The failure of Australia’s OneSKY air traffic management system is usually described as a contract management problem. It is not. It is a story about an incentive structure designed to contain costs, with its ceiling set at twice the supplier’s original bid, that then produced the outcome that structure guaranteed.

ANAO Auditor-General Report No. 46 of 2024-25, tabled in July 2025, found that Airservices Australia’s management of the joint civil-military air traffic management system (CMATS) was ‘partly effective’. The incentive-based pricing model ‘has not been fully effective in containing costs’. Performance management mechanisms exist but ‘do not provide associated consequences for supplier underperformance’. Forty-seven contract variations have produced cost increases and schedule extensions. The total estimated programme cost is $4.1 billion. Delivery is ten years behind schedule. This is the third ANAO audit of OneSKY.

The incentive model’s failure is not a mystery. The winning tender for OneSKY was submitted at $630 million on a firm fixed-price basis. Between tender award and contract signing, the successful tenderer — which the 2019 ANAO audit noted had a ‘strong determination’ to migrate to a cost-plus model — succeeded. The acquisition contract signed in February 2018 set a target price of $1.22 billion and a ceiling price of $1.32 billion. That is more than double the fixed-price bid, renegotiated by the party with the most to gain from renegotiating it.

Under a target cost incentive model with a ceiling at $1.32 billion, Airservices reimburses Thales for actual costs up to the ceiling. Costs and savings against the target are shared. The structure creates an incentive to incur costs toward the ceiling while accruing shared-savings benefits on any underspend against target. The ceiling was not set in relation to what the work should cost. It was set at twice a recently submitted fixed-price bid for the same work by the same supplier. The resulting incentive is not to deliver efficiently. It is to deliver expensively, but short of the ceiling.

In 2024, after OneSKY was placed on the Projects of Concern list, programme-level KPIs were introduced as a remedial action. The 2025 audit found those KPIs ‘do not provide associated consequences for supplier underperformance where relevant’. The remedy applied to a programme of concern did not address underperformance.
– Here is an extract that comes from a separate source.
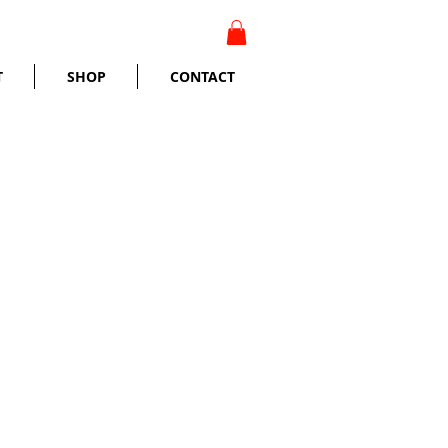
T
SHOP
CONTACT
It documented it.

A value for money case for converting a $630 million fixed-price contract to a $1.32 billion cost-incentive model would require demonstrating that the risks being transferred to the Commonwealth under the new arrangement were worth the additional $690 million. The 2019 ANAO audit found the rationale for the migration was thin. The 2025 audit found the same structural problem, seven years later, and recommends updating the contract management plan.

The contract management plan is not the problem. The incentive structure was the problem, and it was set at contract signing in February 2018 at twice the supplier’s own assessment of what the work should cost. Three audits over nine years have recommended improving the plan. None has named what was locked in before the work began.